[[ Text passage open ]]

Dr Eddie Murphy, Clinical Psychologist from University College Dublin 

I think it's important also to say that while cognitive behavioural therapy (CBT) or psychological based therapies, it has a role in the management of the symptoms, and improving the functioning and there's a stress. But in of itself, the whole area of graded exercise, fixed incremental increase in exercise is not appropriate, and I think it's really welcomed the new guidelines from the NICE guidelines that are talking about energy management. It needs a more compassionate way that the guidelines have been structured to which is very individualised, and it talks about the management and supporting individuals through their specialist teams. 
 
Presenter William Crawley 

So, in the past people were just given these graded exercise therapies where you'd say they essentially let's get you walking more a little bit every time incrementally, and you kind of walk your way to some kind of solution. 

Dr Eddie Murphy, Clinical Psychologist from University College Dublin 

Well, we might be that simple but graded exercise was one of the features of it really, and now it's more around energy management and with any chronic condition, whether it's chronic fatigue or it's around energy management. Generally speaking, what happens is when people are feeling really well, they might have a good day, they overdo it and then they pay for that. I'm sure Joan will say that and it's really about how do you do it within limits and I actually do that at an individual. 
 
Dr Eddie Murphy, Clinical Psychologist from University College Dublin 

The impact, the psychological impact is significant for ME because it impacts in your life your activity, your engagement in relationships, your social education of its children and adults. So, it does impact. 

Presenter William Crawley 
 
Well, there's Julian there, texting me, whoever Julian is saying. This is a yuppie disease. Well I mean, Julian. Thank you for voicing up that.  
 
Dr Eddie Murphy, Clinical Psychologist from University College Dublin 
 
Just a myth 
 
Presenter William Crawley 
 
Thank you but I'm grateful for Julian, you know, for saying, well, a lot of people out there who have been pushing the stigma are actually thinking at times because that is the myth, isn't it? 
 
Dr Eddie Murphy, Clinical Psychologist from University College Dublin 

It's a physical illness. It's not a psychological illness. I'd like to give Joan look maybe more to space to talk if she's waited 20 years to talk  

Presenter William Crawley 
 
We've only got a minute and a half. I want to give Joan and Charles a final word because the focus, Joan is, we've got a sense of it, we're making progress. We've got some NICE guidelines. Covid may have actually helped in a sense, in that there's some new focus on this. We need a referral service now don't we?

[[ Text passage closed ]]
[[ Data under study open ]]

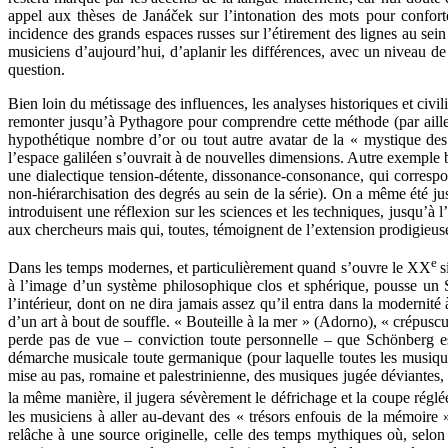
appel aux thèses de Janáček sur l’intonation des mots pour confort
incidence des grands espaces russes sur l’étirement des lignes au sein d
musiciens d’aujourd’hui, d’aplanir les différences, avec un niveau de r
question.
Bien loin du métissage des influences, les analyses historiques et civi
remonter jusqu’à Pythagore pour comprendre cette méthode (par ailleu
hypothétique nombre d’or ou tout autre avatar de la « mystique des
l’espace galiléen s’ouvrait à de nouvelles dimensions. Autre exemple bi
une dialectique tension-détente, dissonance-consonance, qui corres
non-hiérarchisation des degrés au sein de la série). On a même été j
introduisent une réflexion sur les sciences et les techniques, jusqu’à
aux chercheurs mais qui, toutes, témoignent de l’extension prodigieuse
e
Dans les temps modernes, et particulièrement quand s’ouvre le XX
s
à l’image d’un système philosophique clos et sphérique, pousse un 
l’intérieur, dont on ne dira jamais assez qu’il entra dans la modernité
d’un art à bout de souffle. « Bouteille à la mer » (Adorno), « crépus
perde pas de vue – conviction toute personnelle – que Schönberg es
démarche musicale toute germanique (pour laquelle toutes les musique
mise au pas, romaine et palestrinienne, des musiques jugée déviantes, 
la même manière, il jugera sévèrement le défrichage et la coupe réglé
les musiciens à aller au-devant des « trésors enfouis de la mémoire »
relâche à une source originelle, celle des temps mythiques où, selo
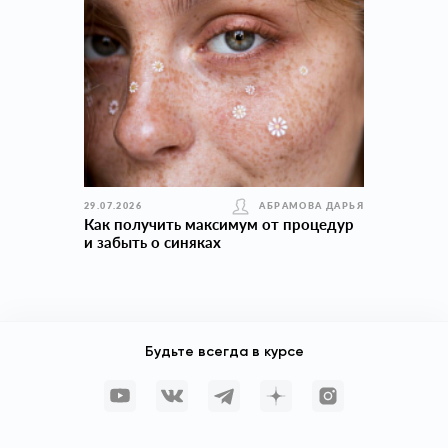
29.07.2026
АБРАМОВА ДАРЬЯ
Как получить максимум от процедур
и забыть о синяках
Будьте всегда в курсе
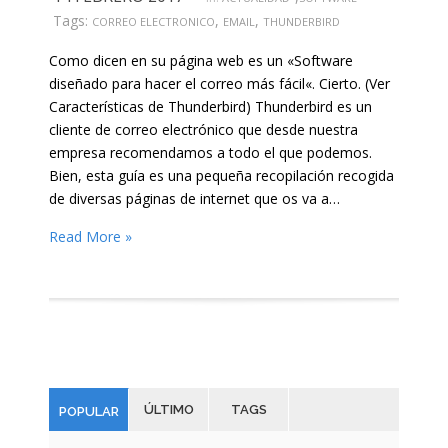
Tags:
,
,
CORREO ELECTRONICO
EMAIL
THUNDERBIRD
Como dicen en su página web es un «Software
diseñado para hacer el correo más fácil«. Cierto. (Ver
Características de Thunderbird) Thunderbird es un
cliente de correo electrónico que desde nuestra
empresa recomendamos a todo el que podemos.
Bien, esta guía es una pequeña recopilación recogida
de diversas páginas de internet que os va a…
Read More »
ÚLTIMO
TAGS
POPULAR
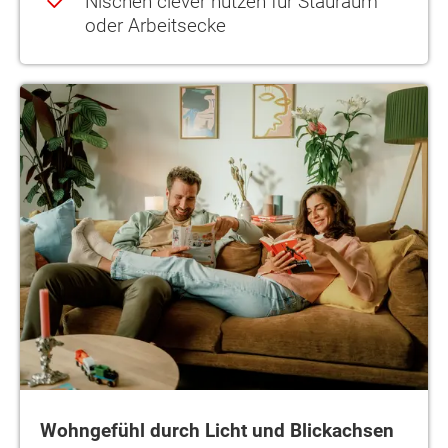
Nischen clever nutzen für Stauraum
oder Arbeitsecke
Wohngefühl durch Licht und Blickachsen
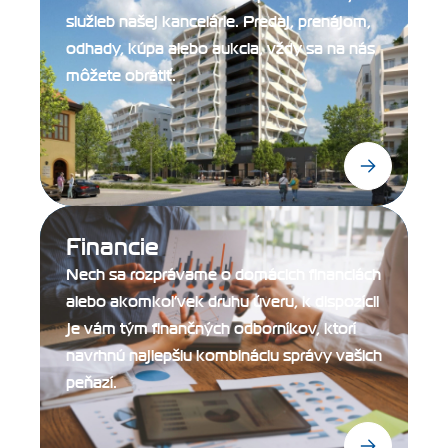
služieb našej kancelárie. Predaj, prenájom,
odhady, kúpa alebo aukcia, vždy sa na nás
môžete obrátiť.
Financie
Nech sa rozprávame o domácich financiách
alebo akomkoľvek druhu úveru, k dispozícii
je vám tým finančných odborníkov, ktorí
navrhnú najlepšiu kombináciu správy vašich
peňazí.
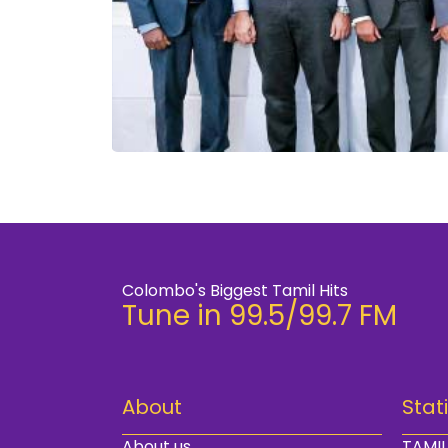
Colombo's Biggest Tamil Hits
Tune in 99.5/99.7 FM
About
Stat
About us
TAMIL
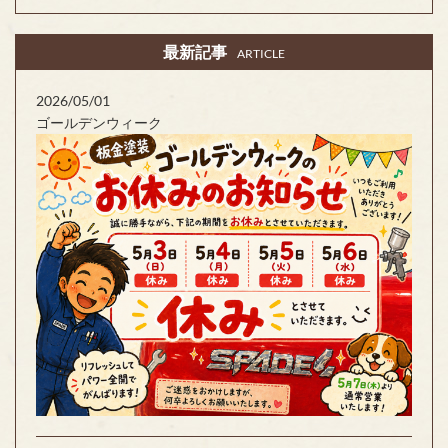
最新記事
ARTICLE
2026/05/01
ゴールデンウィーク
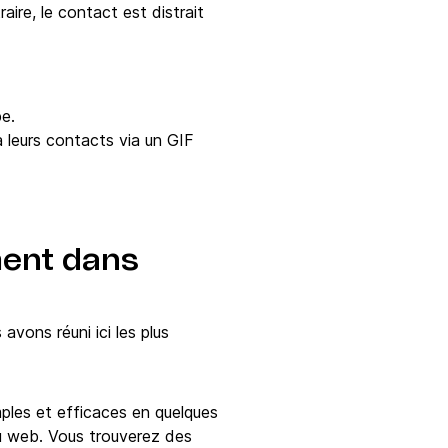
ire, le contact est distrait
pe.
à leurs contacts via un GIF
ment dans
avons réuni ici les plus
ples et efficaces en quelques
du web. Vous trouverez des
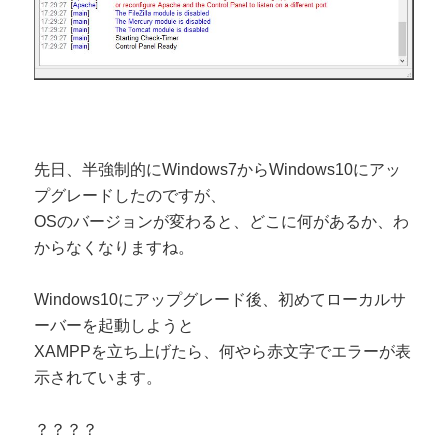
先日、半強制的にWindows7からWindows10にアッ
プグレードしたのですが、
OSのバージョンが変わると、どこに何があるか、わ
からなくなりますね。
Windows10にアップグレード後、初めてローカルサ
ーバーを起動しようと
XAMPPを立ち上げたら、何やら赤文字でエラーが表
示されています。
？？？？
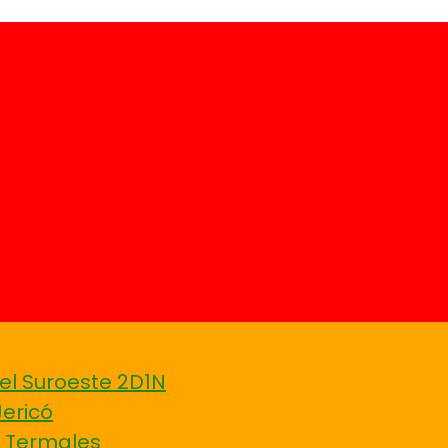
el Suroeste 2D1N
Jericó
Y Termales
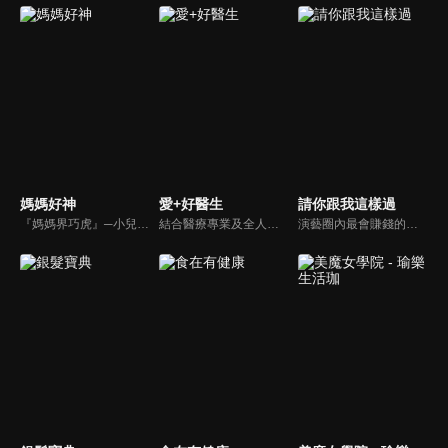
媽媽好神
愛+好醫生
請你跟我這樣過
『媽媽界巧虎』─小兒科醫師黃瑽寧，『國民媽媽』─鍾欣凌，兩人領軍擁有十八般武藝的好神媽媽團，為全台媽媽們發聲，所有育兒新知，家庭秘辛，全家大小健康，都會在《媽媽好神》一一解惑！
結合醫療專業及全人關懷的新型態節目，主持人黃瑽寧醫師親訪家庭，跨領域醫療顧問團全方位檢視，提供最完整、實用和正確的資訊來守護孩子的健康。
演藝圈內最會賺錢的侯昌明，以親身經歷教你理財；採訪經歷豐沛的黃文華，把所見所聞通通報你哉。不論是理財知識、兩性問題、生活資訊，完全貼近市井小民的所需所求，保證讓你生活過更好！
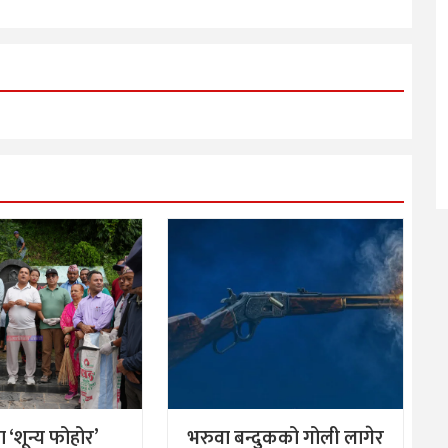
मा ‘शून्य फोहोर’
भरुवा बन्दुकको गोली लागेर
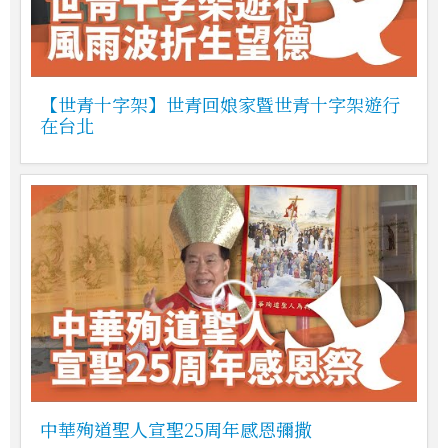
【世青十字架】世青回娘家暨世青十字架遊行
在台北
中華殉道聖人宣聖25周年感恩彌撒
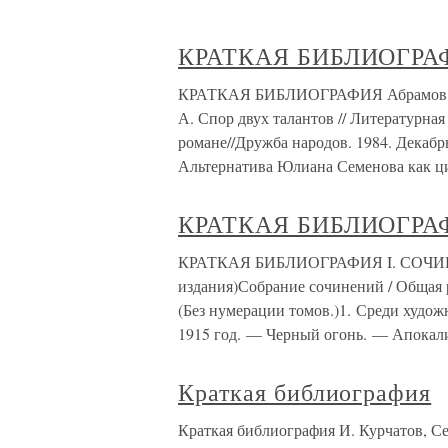
КРАТКАЯ БИБЛИОГРА
КРАТКАЯ БИБЛИОГРАФИЯ Абрамов С. Л
А. Спор двух талантов // Литературная
романе//Дружба народов. 1984. Декабрь
Альтернатива Юлиана Семенова как ц
КРАТКАЯ БИБЛИОГРА
КРАТКАЯ БИБЛИОГРАФИЯ I. СОЧИН
издания)Собрание сочинений / Общая р
(Без нумерации томов.)1. Среди худо
1915 год. — Черный огонь. — Апокал
Краткая библиография
Краткая библиография И. Курчатов, Се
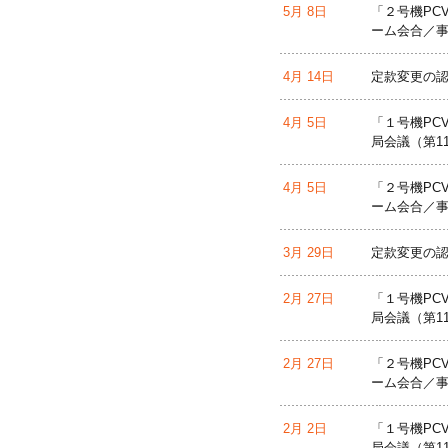
5月 8日
「２号機PC
ーム会合／事
4月 14日
定款変更の
4月 5日
「１号機PC
局会議（第1
4月 5日
「２号機PC
ーム会合／事
3月 29日
定款変更の
2月 27日
「１号機PC
局会議（第1
2月 27日
「２号機PC
ーム会合／事
2月 2日
「１号機PC
局会議（第1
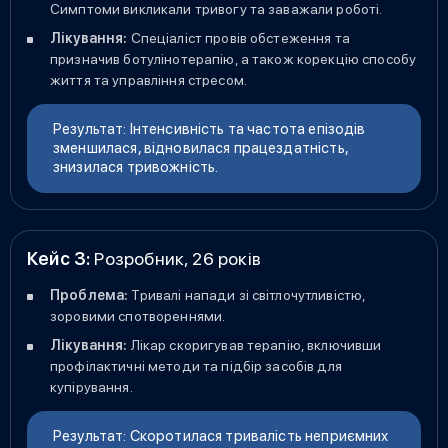
Симптоми викликали тривогу та заважали роботі.
Лікування:
Спеціаліст провів обстеження та
призначив ботулінотерапію, а також корекцію способу
життя та управління стресом.
Результат: Інтенсивність та частота епізодів
зменшилася, відновилася працездатність,
знизилася тривожність.
Кейс 3:
Розробник, 26 років
Проблема:
Тривалі напади зі світлочутливістю,
зоровими спотвореннями.
Лікування:
Лікар скоригував терапію, включивши
профілактичні методи та підбір засобів для
купірування.
Результат: Скоротилася тривалість неприємних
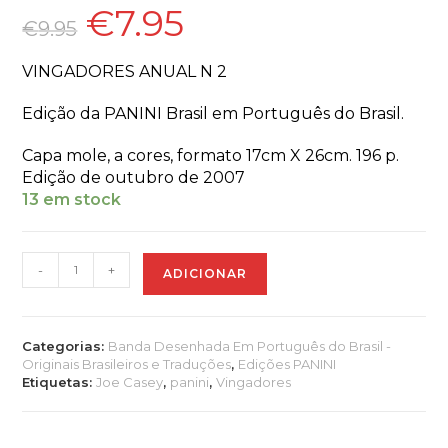
€
7.95
O
O
preço
preço
€
9.95
original
atual
era:
é:
€9.95.
€7.95.
VINGADORES ANUAL N 2
Edição da PANINI Brasil em Português do Brasil.
Capa mole, a cores, formato 17cm X 26cm. 196 p.
Edição de outubro de 2007
13 em stock
Quantidade
-
+
ADICIONAR
de
VINGADORES
ANUAL
Nº2
Categorias:
Banda Desenhada Em Português do Brasil -
Originais Brasileiros e Traduções
,
Edições PANINI
Etiquetas:
Joe Casey
,
panini
,
Vingadores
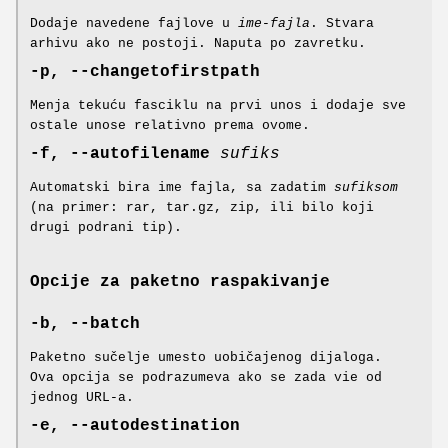
Dodaje navedene fajlove u
ime-fajla
. Stvara
arhivu ako ne postoji. Naputa po zavretku.
-p, --changetofirstpath
Menja tekuću fasciklu na prvi unos i dodaje sve
ostale unose relativno prema ovome.
-f, --autofilename
sufiks
Automatski bira ime fajla, sa zadatim
sufiksom
(na primer: rar, tar.gz, zip, ili bilo koji
drugi podrani tip).
Opcije za paketno raspakivanje
-b, --batch
Paketno sučelje umesto uobičajenog dijaloga.
Ova opcija se podrazumeva ako se zada vie od
jednog URL-a.
-e, --autodestination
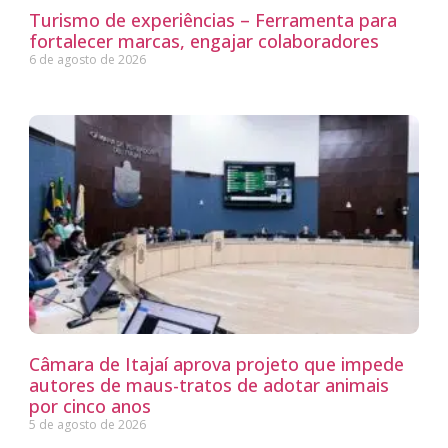
Turismo de experiências – Ferramenta para
fortalecer marcas, engajar colaboradores
6 de agosto de 2026
Câmara de Itajaí aprova projeto que impede
autores de maus-tratos de adotar animais
por cinco anos
5 de agosto de 2026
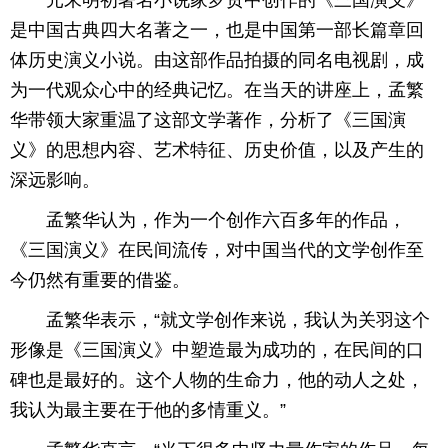
元末明初著名小说家罗贯中创作的《三国演义》
是中国古典四大名著之一，也是中国第一部长篇章回
育
育
体历史演义小说。由这部作品拍摄的同名电视剧，成
儿
旅
为一代观众心中的经典记忆。在当天的讲座上，孟繁
华带领大家重温了这部文学著作，分析了《三国演
游
游
义》的思想内容、艺术特征、历史价值，以及产生的
戏
快
深远影响。
讯
财
孟繁华认为，作为一个创作六百多年的作品，
《三国演义》在民间流传，对中国当代的文学创作至
富
文
今仍然有重要的借鉴。
化
孟繁华表示，“就文学创作来说，我认为关羽这个
形像是《三国演义》中塑造最为成功的，在民间的口
碑也是最好的。这个人物的生命力，他的动人之处，
我认为最主要在于他的多情重义。”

[[ Data under study closed ]]

Tasks for this exercise ::
1 – Which people are named in the transcript? List every one.
2 – According to the transcript, what do the new NICE guidelines talk about?
3 – Transcribe the transcript word for word, starting at "Well, there's Julian" and ending at "myth, isn't it?".

Numbered answers ::
1 – Eddie Murphy, William Crawley, Joan, Julian, Charles

2 – Energy management.

3 –
Well, there's Julian there, texting me, whoever Julian is saying. This is a yuppie disease. Well I mean, Julian. Thank you for voicing up that.  
 
Dr Eddie Murphy, Clinical Psychologist from University College Dublin 
 
Just a myth 
 
Presenter William Crawley 
 
Thank you but I'm grateful for Julian, you know, for saying, well, a lot of people out there who have been pushing the stigma are actually thinking at times because that is the myth, isn't it?